(Records from a collection)
■ ■ ■ ■ ■

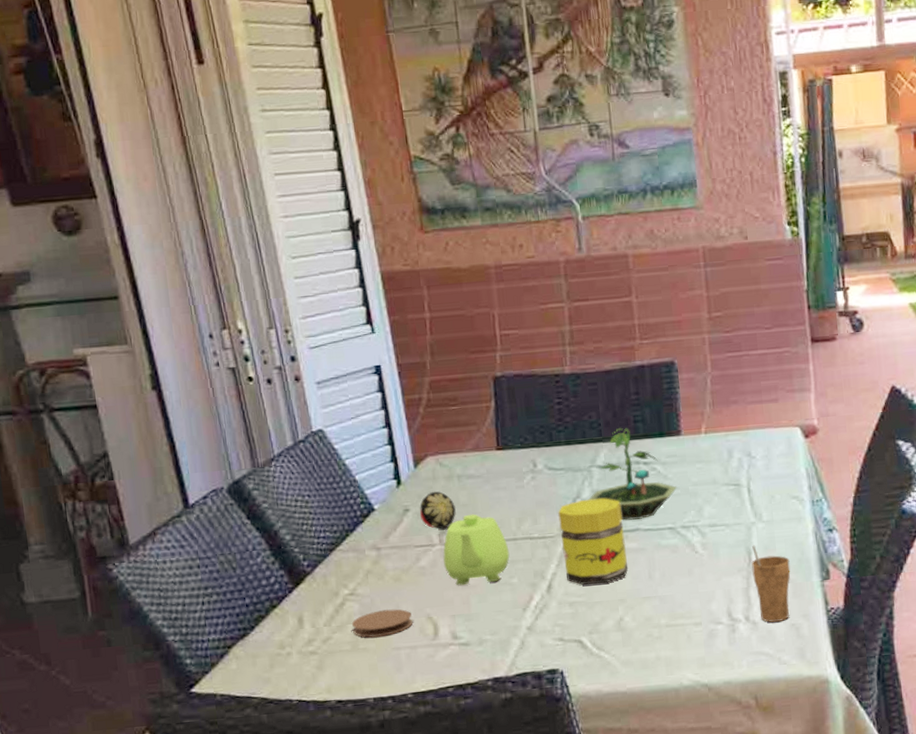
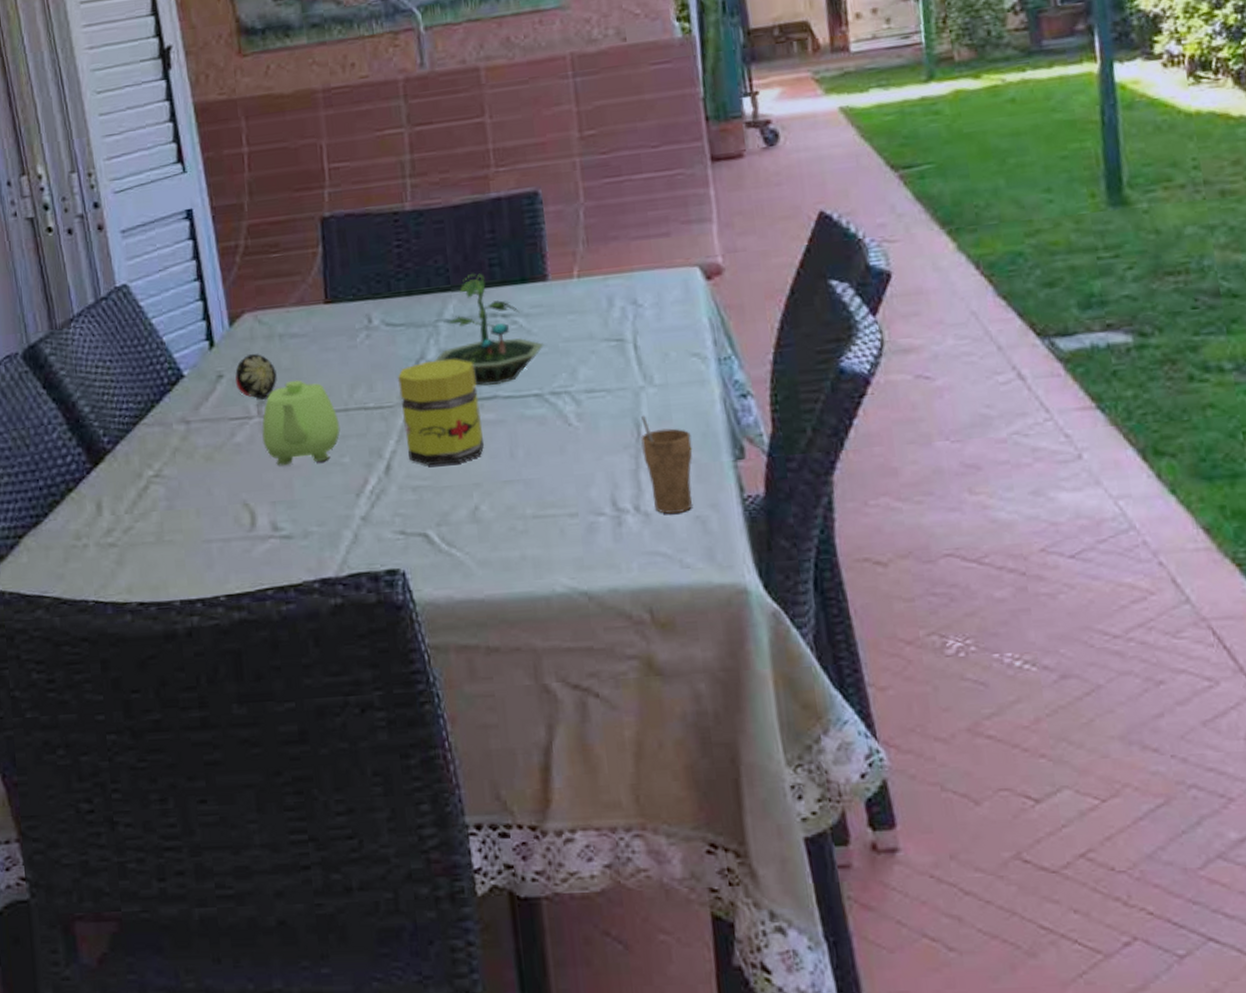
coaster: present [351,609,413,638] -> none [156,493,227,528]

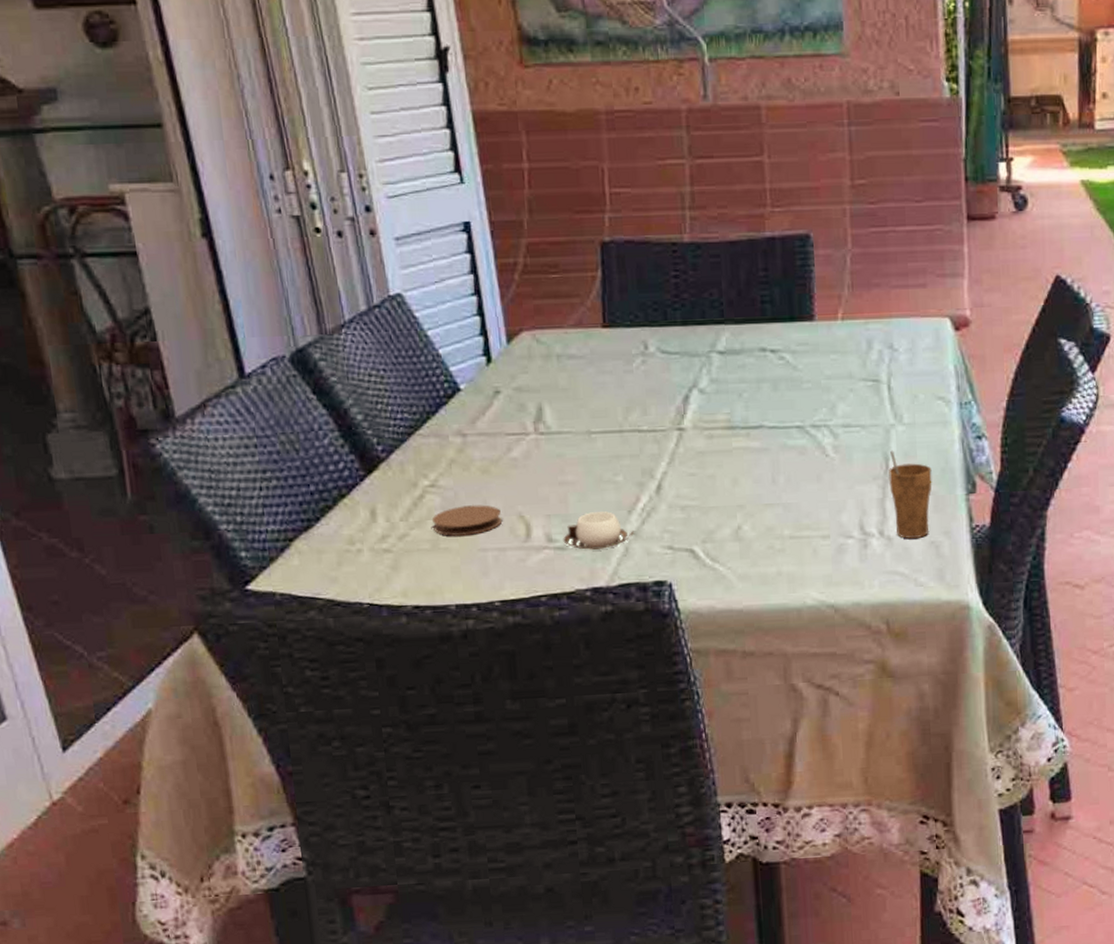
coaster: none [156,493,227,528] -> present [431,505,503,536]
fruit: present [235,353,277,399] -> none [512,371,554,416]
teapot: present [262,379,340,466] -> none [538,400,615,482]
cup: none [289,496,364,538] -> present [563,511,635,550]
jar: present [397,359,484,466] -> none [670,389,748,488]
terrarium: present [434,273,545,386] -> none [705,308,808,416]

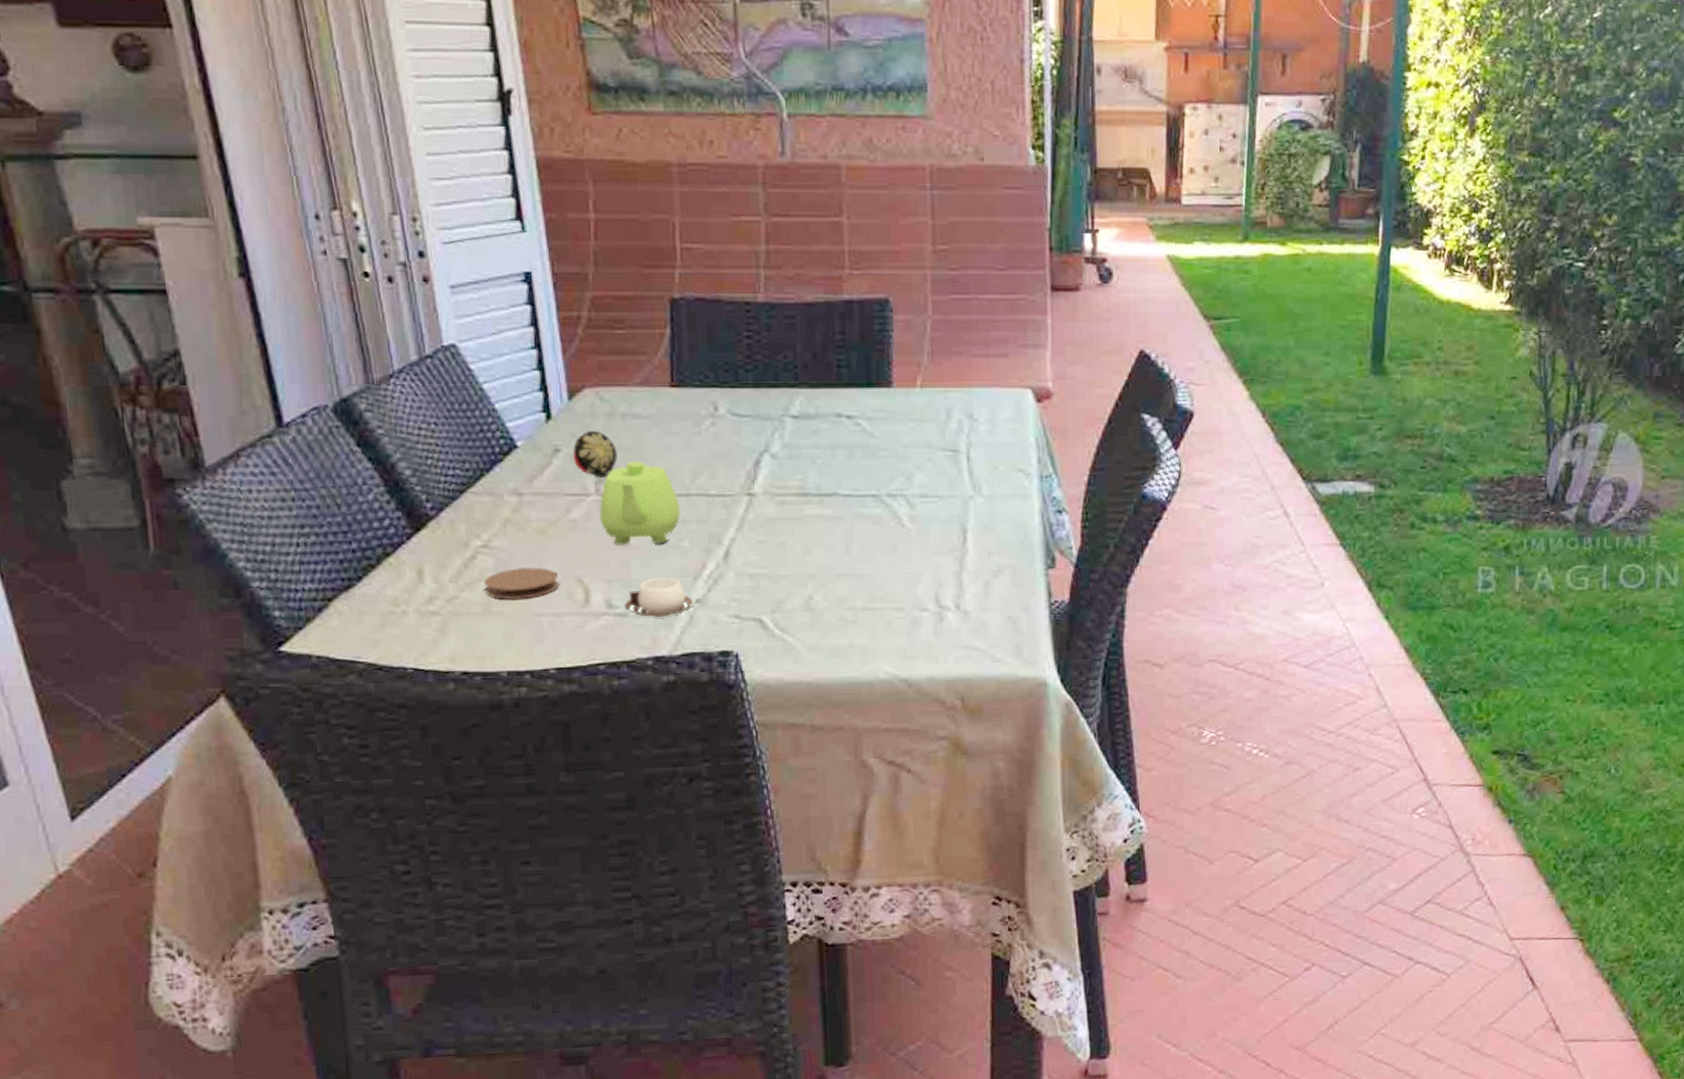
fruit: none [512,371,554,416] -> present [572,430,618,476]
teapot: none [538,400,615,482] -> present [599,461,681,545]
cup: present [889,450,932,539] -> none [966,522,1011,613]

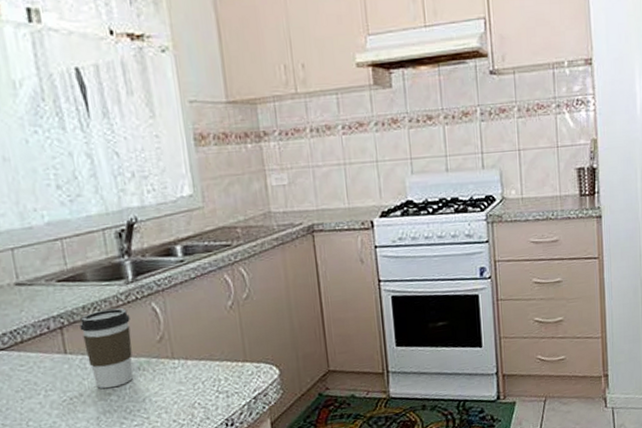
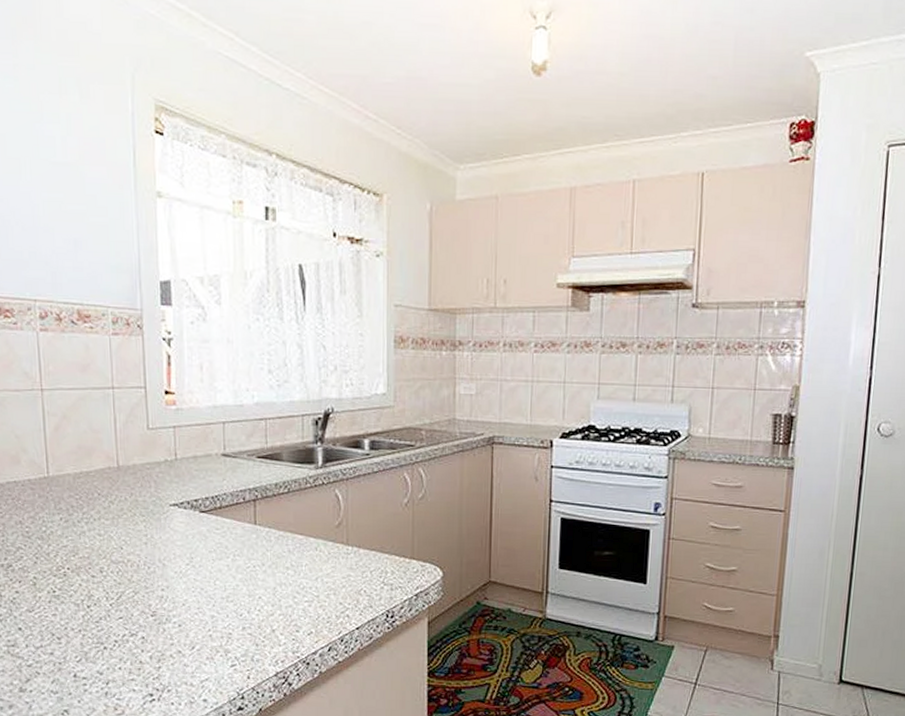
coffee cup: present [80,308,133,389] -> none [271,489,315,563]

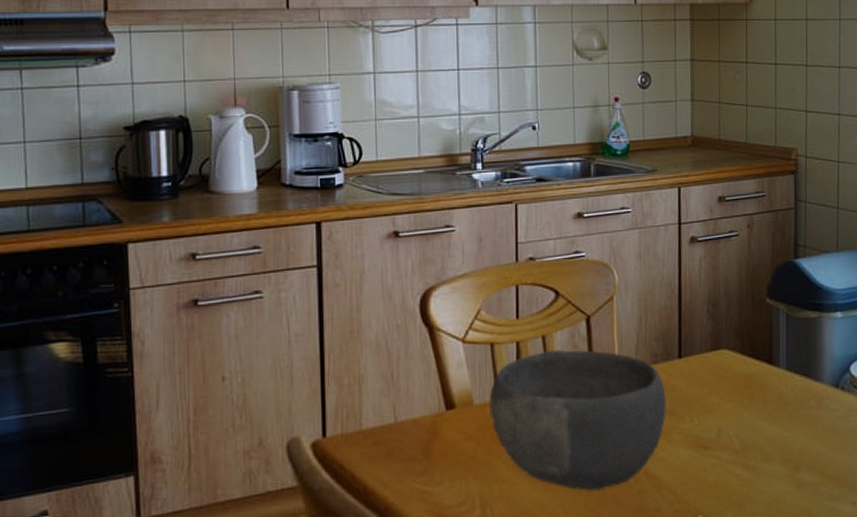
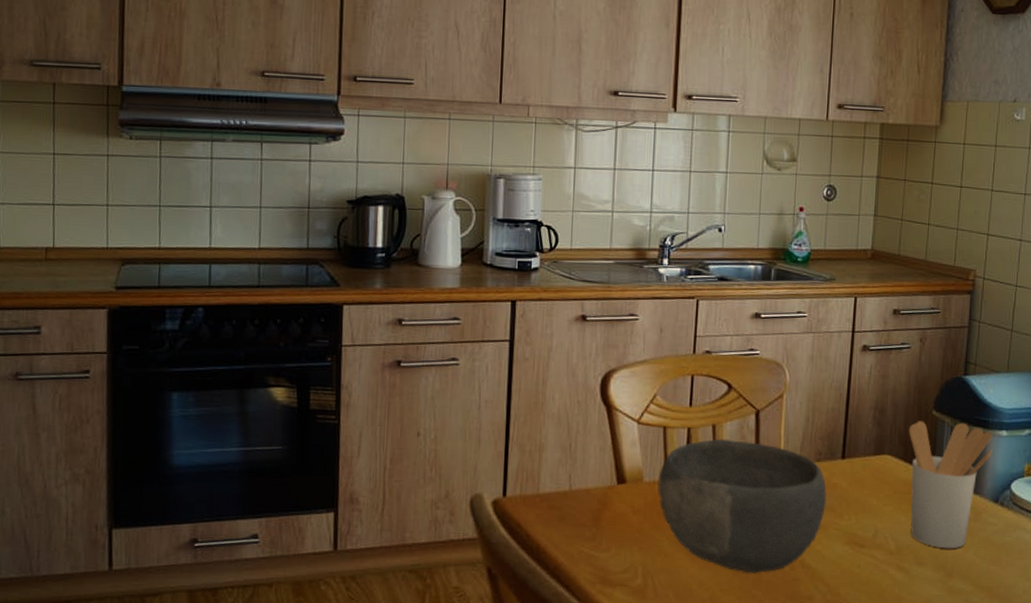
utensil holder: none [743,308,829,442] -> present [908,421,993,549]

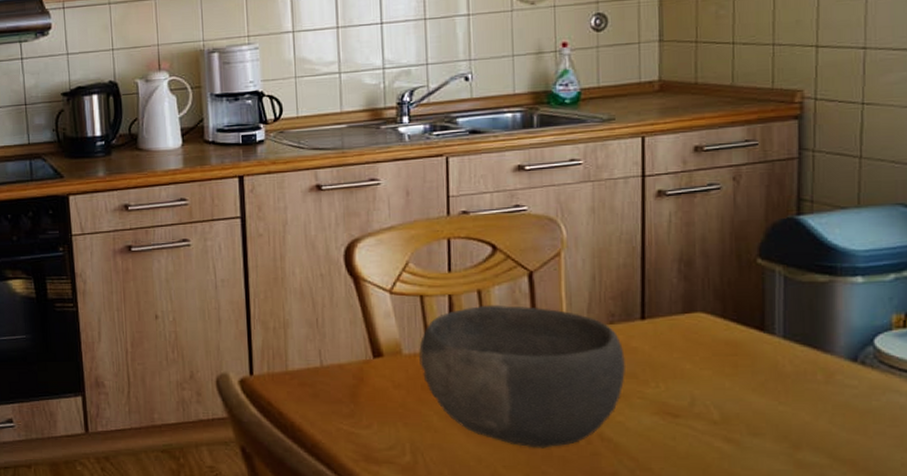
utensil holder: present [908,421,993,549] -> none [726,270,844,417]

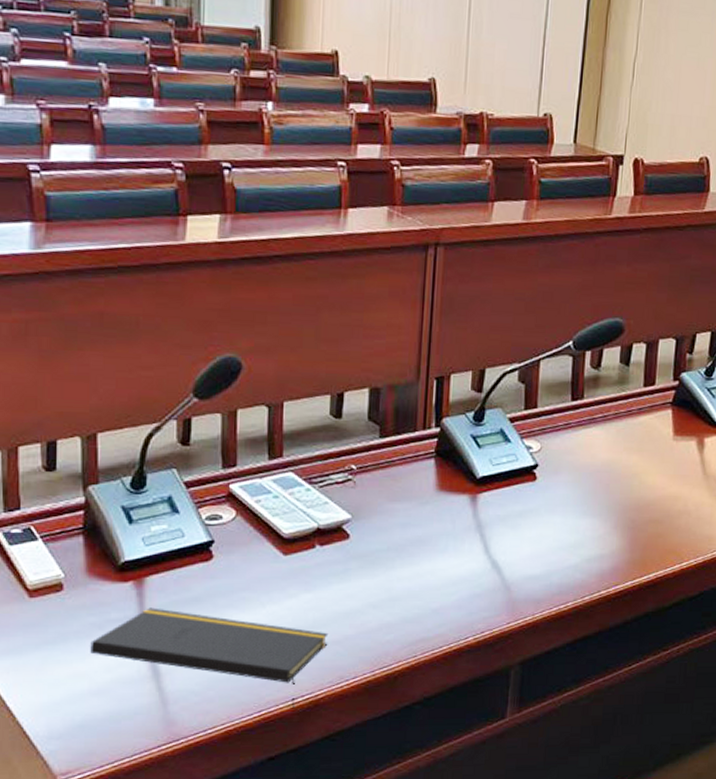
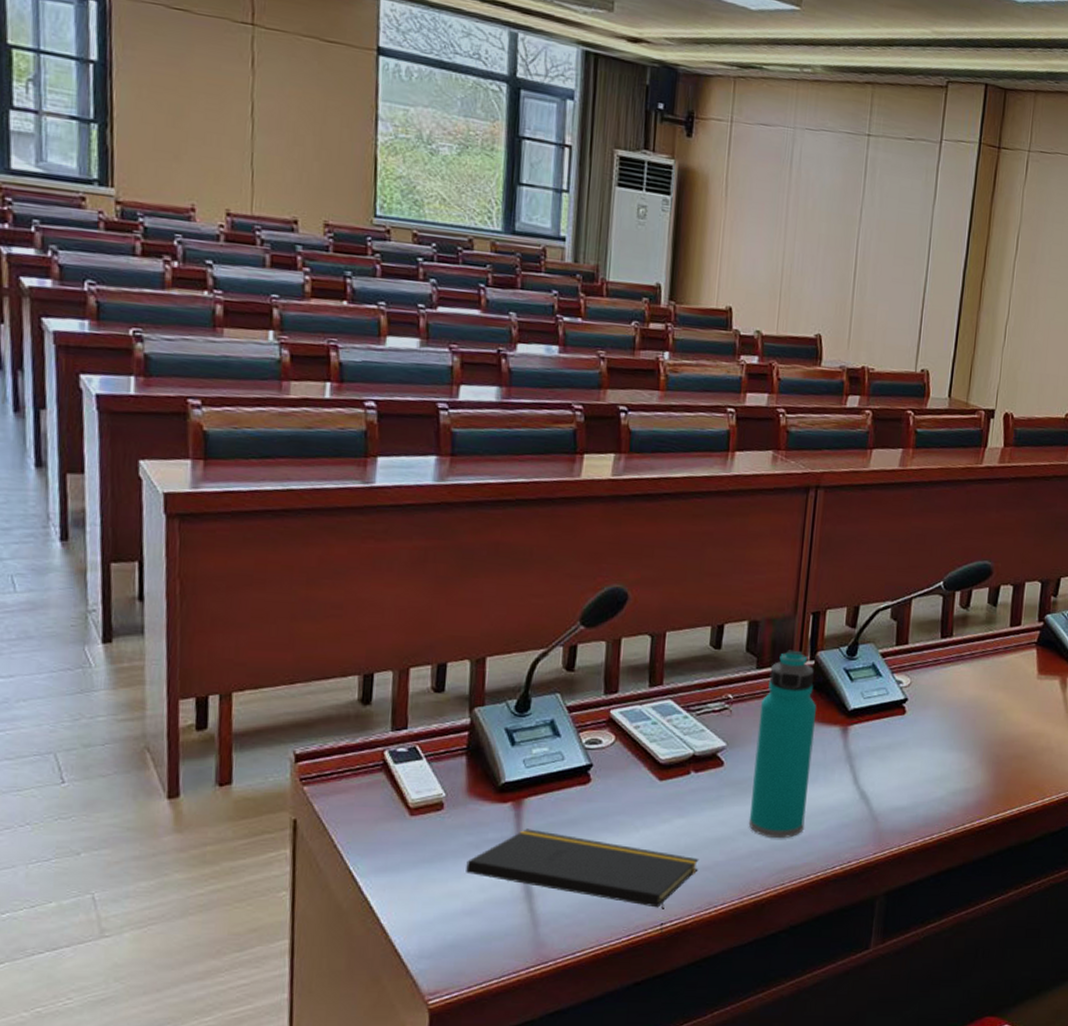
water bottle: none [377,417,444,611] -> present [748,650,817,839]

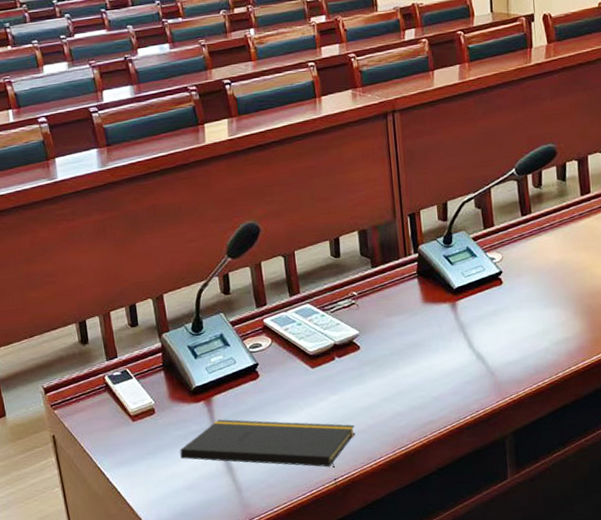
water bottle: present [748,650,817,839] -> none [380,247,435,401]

■ ■ ■ ■ ■

[The problem] Retype, please, exactly the lines that begin with the one containing "utensil holder: none" and end at the last line of the entries above, both included, leaving out pictures.

[Answer for the task]
utensil holder: none [743,308,829,442] -> present [908,421,993,549]

utensil holder: present [908,421,993,549] -> none [726,270,844,417]

water bottle: none [377,417,444,611] -> present [748,650,817,839]

water bottle: present [748,650,817,839] -> none [380,247,435,401]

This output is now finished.